Babuco entónces se empezó á rezelar de que tenia razon el genio Ituriel. Con el dote que tenia de grangearse la confianza, supo aquel dia mismo los secretos de la dama, la qual le fió su cariño al mago mozo, asegurándole que en todas las casas de Persepolis encontraria lo mismo que en la suya habia visto. Infirió Babuco que no podia durar semejante sociedad; que todas las casas habian de estar asoladas por zelos, venganzas y rencillas; que sin cesar habian de verterse lágrimas y sangre; que infaliblemente habian de matar los maridos á los cortejos de sus mugeres, ó de ser muertos por ellos; finalmente que hacia Ituriel muy bien en destruir de una vez un pueblo abandonado á horrendos desórdenes.

Fuése despues de comer á uno de los mas soberbios templos de la ciudad, y se sentó en medio de una muchedumbre de hombres y mugeres que habian ido allí á matar el tiempo. Subió un mago á una máquina alta, y discurrió largo tiempo acerca del vicio y la virtud; y habiendo dividido en varias partes lo que no era menester dividir, probó metódicamente las cosas mas claras, enseñó lo que sabia todo el mundo, se exaltó sin motivo, y salió sudando y sin respiracion. Despertóse entonces la gente, y creyó que habia asistido á una instruccion. Babuco dixo: Este buen hombre ha hecho quanto ha podido por fastidiar á doscientos ó trescientos conciudadanos suyos; pero su intencion era buena, y esto no es motivo para destruir á Persepolis.

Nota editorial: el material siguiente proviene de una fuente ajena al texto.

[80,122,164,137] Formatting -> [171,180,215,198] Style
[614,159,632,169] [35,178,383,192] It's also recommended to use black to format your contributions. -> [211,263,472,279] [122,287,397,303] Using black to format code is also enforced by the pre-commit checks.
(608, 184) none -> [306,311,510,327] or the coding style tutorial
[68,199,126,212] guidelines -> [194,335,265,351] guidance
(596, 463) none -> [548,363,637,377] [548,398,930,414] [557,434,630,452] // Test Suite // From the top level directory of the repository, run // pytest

Lleváronle, al salir de esta asamblea, á que viera una fiesta pública que se celebraba todos los dias del año en una especie de basílica, en cuya parte interior se vía un palacio. Formaban tan hermoso espectáculo las ciudadanas mas hermosas de Persepolis, y los principales sátrapas colocados en órden, que al principio creyó Babuco que se reducia á esto la fiesta. En breve se dexáron ver en el vestíbulo de este palacio dos ó tres personas que parecian reyes y reynas; su idioma era muy distinto del que estilaba el vulgo, y tenia ritmo, harmonía y sublimidad. No se dormia nadie, que todos en alto silencio escuchaban, y si le interrumpian, era para dar pruebas de admiracion y ternura general; y con tan vivos y bien sentidos términos se hablaba de las obligaciones de los reyes, del amor de la virtud, y de los riesgos de las pasiones, que arrancáron lágrimas á Babuco: el qual no dudó que fuesen los predicadores del imperio aquellos héroes y heroinas y aquellos reyes y reynas que acababa de oir, y hasta hizo propósito de persuadir á Ituriel que los viniese á escuchar, cierto de que semejante espectáculo le reconciliaria con Persepolis para siempre.

Concluida la fiesta, quiso visitar á la reyna principal que en aquel hermoso palacio habia anunciado tan sublime y acendrada moral. Hizo que le introduxeran en casa de su magestad; y le lleváron por una mala escalerilla á un segundo piso, donde halló en un aposento pobremente alhajado una muger mal vestida, que con noble y patético ademan le dixo: Mi oficio no me da para vivir; uno de los príncipes que habeis visto me ha hecho un hijo: estoy para parir: no tengo dinero, y sin dinero todo parto es un mal parto. Babuco le dió cien daricos de oro, diciendo: Si no hubiera cosas peores en la ciudad, poco motivo tuviera Ituriel para estar tan enojado.